Photos: Grassland opening at the Penticton Art Gallery

“I’m just really fascinated by light, it’s such an incredible thing to be playing with,” Meeker said.

He was provoked by a friend who told him every time you achieve a certain level of proficiency in a craft you start to look for a more spiritual context.

“I needed to take it out of the commercial lane and really start exploring it in a truly creative fashion,” Meeker said. “In a commercial context you have a lot of things you have to manage that aren’t necessarily creative contributions to the work.”

True creative expression can find its way through when taking away those commercial elements of his work, he said. Over time this led to Meeker aiming his spotlight toward conceptual art pieces.

Taking intermittent steps here and there, Meeker said he started taking his lighting seriously as an art when he lit the temple at Burning Man.

Lighting the temple in incandescent light, it was juxtaposed to everything else at the festival lit in LED lights. Through the experiment he was able to discover some interesting things about festival goers and their interaction with light.

“Between all of the LED and the incandescent light, it really gave us an opportunity to see how people react to full spectrum and monospectrum light,” Meeker said. “It was fascinating to watch all these people go to the temple. The Burning Man organization confirmed that more people went to that temple than any other temple previously in the history of the event.”

For Meeker, it proved his theory that people have a visceral attraction to spectrum and there is a spiritual context around that. He knew it was something he wanted to continue exploring.

“Then it was just, you know what, about face, let’s go do this,” Meeker said.

Grassland kicks off

With RCMP notifying Penticton dispensaries they will face arrest if they don’t cease operations, the timing of the Grassland opening has become even more appropriate.

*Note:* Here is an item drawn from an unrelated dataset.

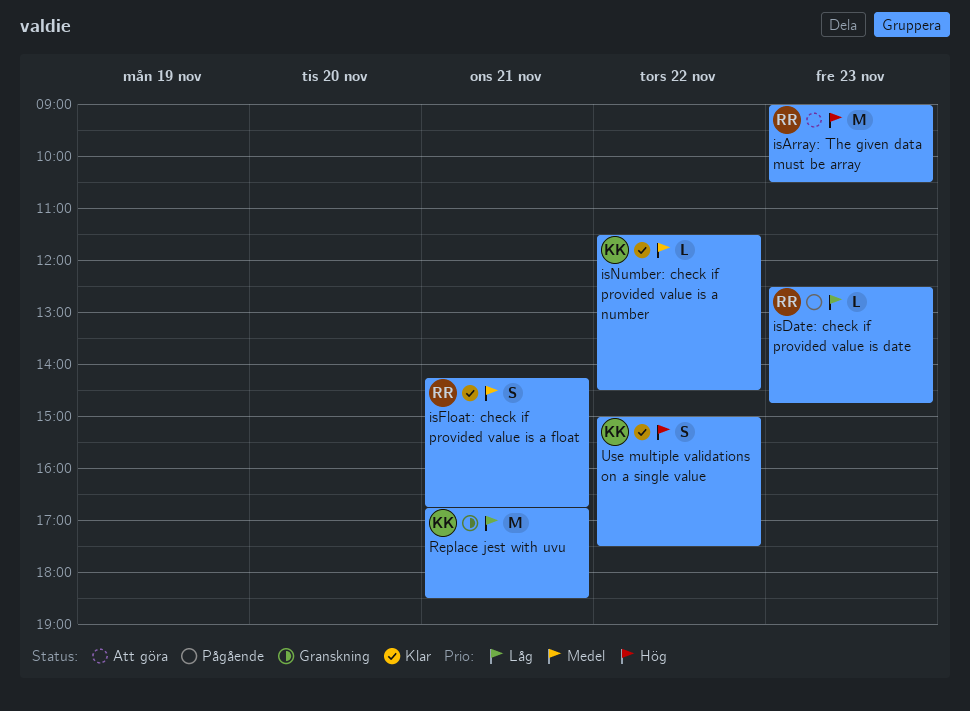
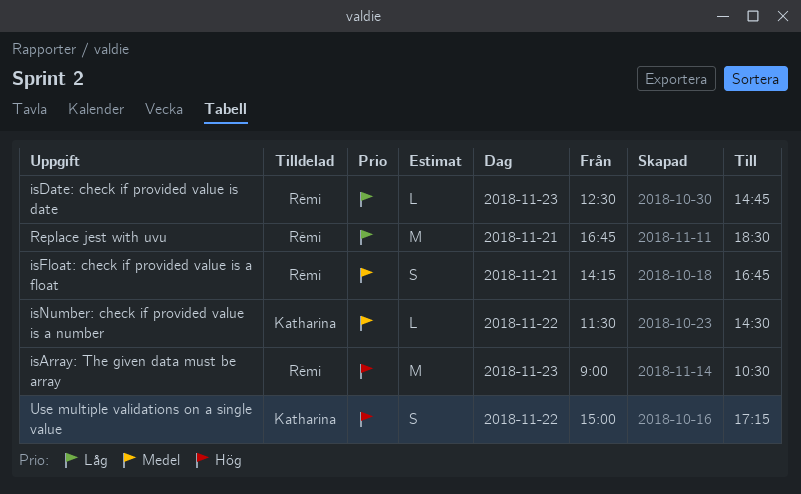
Replace jest with uvu, owner: Katharina -> Rémi
Use multiple validations on a single value, ends: 17:30 -> 17:15

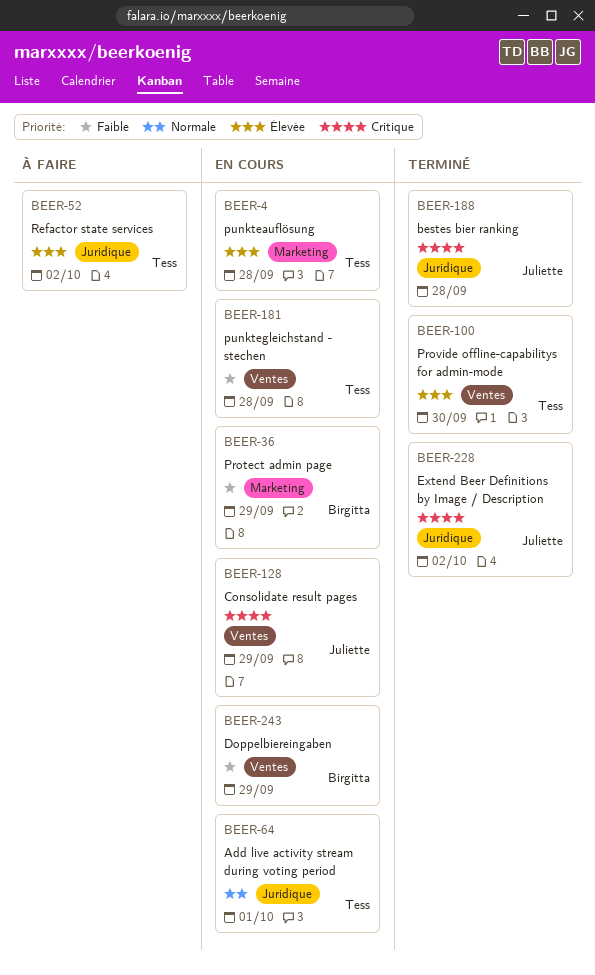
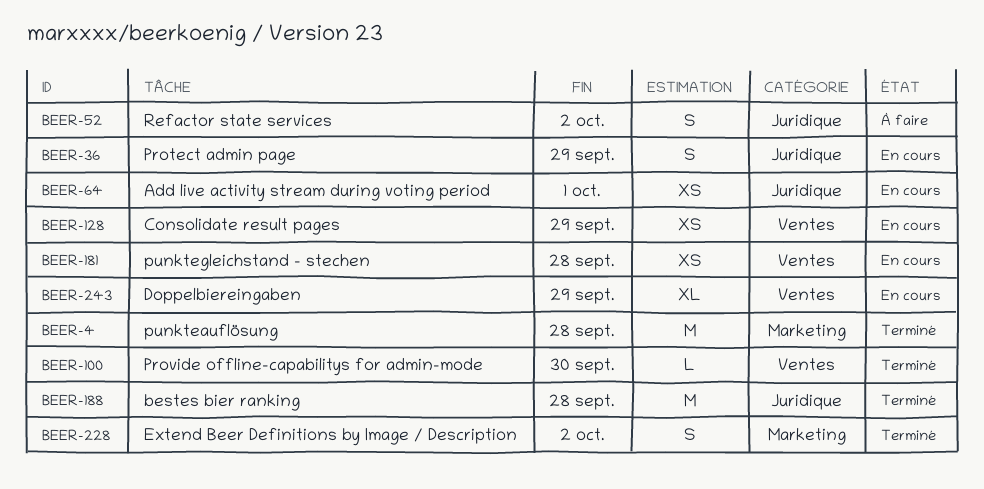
BEER-4, status: En cours -> Terminé
BEER-36, label: Marketing -> Juridique
BEER-228, label: Juridique -> Marketing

“I couldn’t have asked for better timing because it makes the questions I was really hoping we would approach or broach over the next two months for this exhibition, it makes them even more pertinent more relevant I think as a public gallery and as artists,” Crawford said.

Patrick “Redbeard” Vrolyk, who’s glassware was on display for the opening party, is hosting three live shows at the gallery with some featuring live glass blowing starting with the first on March 25.

“It has been amazing. A lot of people showing up. It really reflects the interest in cannabis and the interest in cannabis art and the support that we have across the community. It’s really awesome. It’s really encouraging,” Vrolyk said.

He said it was rewarding to have his work displayed in a professional, public setting.

Workshops take place every Saturday at 1 p.m. during the exhibition. Documentaries and pop culture classics will be screened in the “lounge” at the gallery on Sundays as well. A schedule of events is available online at www.pentictonartgallery.com.